You would think that in-flight WiFi could never be used to connect to pilot controls — after all, the systems are quite different — but several experts said it could be possible.

“Firewalls protect avionics systems located in the cockpit from intrusion by cabin system users, such as passengers who use in-flight entertainment services onboard. Four cybersecurity experts with whom we spoke discussed firewall vulnerabilities, and all four said that because firewalls are software components, they could be hacked like any other software and circumvented,” the report said. “The experts said that if the cabin systems connect to the cockpit avionics systems (e.g., share the same physical wiring harness or router) and use the same networking platform, in this case IP, a user could subvert the firewall and access the cockpit avionics system from the cabin.”

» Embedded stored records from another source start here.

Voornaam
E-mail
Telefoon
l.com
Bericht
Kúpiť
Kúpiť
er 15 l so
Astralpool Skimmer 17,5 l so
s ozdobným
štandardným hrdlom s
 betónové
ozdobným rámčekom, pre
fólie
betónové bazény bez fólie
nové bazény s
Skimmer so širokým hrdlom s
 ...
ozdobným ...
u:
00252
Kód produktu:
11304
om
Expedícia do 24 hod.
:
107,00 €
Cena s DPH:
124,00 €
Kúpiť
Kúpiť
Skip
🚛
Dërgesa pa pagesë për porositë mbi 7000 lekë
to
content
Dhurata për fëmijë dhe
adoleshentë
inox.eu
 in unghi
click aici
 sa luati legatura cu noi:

The report also talks about the added risk of an insider threat from connected systems — a malicious airline employee or FAA worker might be able to remotely cause havoc with specialized knowledge of Internet-connected planes. There’s also the contractor problem. The FAA and airlines must not only certify the security of all the systems they build, but of systems built for them by third parties. Imagine a back-door being inserted into a critical airplane system that a malicious programmer could use later.

It’s important to notice the presence of the word “if” in all these disaster scenarios, as in “if the cabin systems connect to the cockpit avionics systems.” They shouldn’t be physically connected, of course. It’s easy to imagine that happening, however, in the pressure-packed, cost-sensitive world of airline operations.

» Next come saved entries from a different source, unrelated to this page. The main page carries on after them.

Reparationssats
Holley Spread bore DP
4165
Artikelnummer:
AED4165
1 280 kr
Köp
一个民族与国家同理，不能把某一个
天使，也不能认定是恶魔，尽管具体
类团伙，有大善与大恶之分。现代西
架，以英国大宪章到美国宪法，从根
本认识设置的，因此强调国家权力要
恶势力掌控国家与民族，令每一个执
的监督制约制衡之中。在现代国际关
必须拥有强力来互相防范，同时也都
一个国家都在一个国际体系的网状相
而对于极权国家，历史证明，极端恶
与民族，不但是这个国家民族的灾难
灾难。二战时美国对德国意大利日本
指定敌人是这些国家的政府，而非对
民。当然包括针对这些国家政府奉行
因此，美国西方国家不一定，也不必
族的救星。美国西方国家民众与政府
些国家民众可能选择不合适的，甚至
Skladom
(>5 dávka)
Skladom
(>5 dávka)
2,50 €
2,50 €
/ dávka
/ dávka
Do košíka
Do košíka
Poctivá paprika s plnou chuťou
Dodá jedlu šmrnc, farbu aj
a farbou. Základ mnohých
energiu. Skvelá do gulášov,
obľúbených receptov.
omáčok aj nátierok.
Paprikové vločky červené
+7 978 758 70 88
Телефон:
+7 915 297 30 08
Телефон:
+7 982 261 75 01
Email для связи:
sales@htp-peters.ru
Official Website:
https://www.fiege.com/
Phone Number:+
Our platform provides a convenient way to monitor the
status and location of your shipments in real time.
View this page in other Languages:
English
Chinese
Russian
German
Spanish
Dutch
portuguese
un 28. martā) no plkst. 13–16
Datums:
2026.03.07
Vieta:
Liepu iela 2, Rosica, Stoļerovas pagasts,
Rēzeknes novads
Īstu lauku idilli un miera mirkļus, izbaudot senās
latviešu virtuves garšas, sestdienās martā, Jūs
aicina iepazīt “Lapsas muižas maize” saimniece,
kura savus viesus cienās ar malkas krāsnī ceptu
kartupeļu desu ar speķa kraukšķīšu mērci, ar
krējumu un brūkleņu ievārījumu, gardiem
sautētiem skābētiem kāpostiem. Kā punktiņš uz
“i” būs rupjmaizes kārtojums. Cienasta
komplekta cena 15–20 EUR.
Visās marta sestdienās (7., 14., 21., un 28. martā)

That’s why the GAO report urges the FAA to “develop a holistic threat model” towards airline hacking, and criticizes the agency for failing to do so. The report does praise the FAA for other cyber security initiatives it has already undertaken.

The FAA says it has already addressed many of the concerns the GAO report raises.

“We take this risk seriously,” said Keith Washington, acting assistant secretary for administration for the FAA, in a response to the report. He noted that the FAA recently established a cyber test center so it could more closely examine potential threats.

But the GAO report, while not suggesting that air travel is unsafe today because of hackers, pulls no punches about possibilities in the future.

“Significant security control weaknesses remain that threaten the agency’s ability to ensure the safe and uninterrupted operation of the national airspace system,” the report concludes.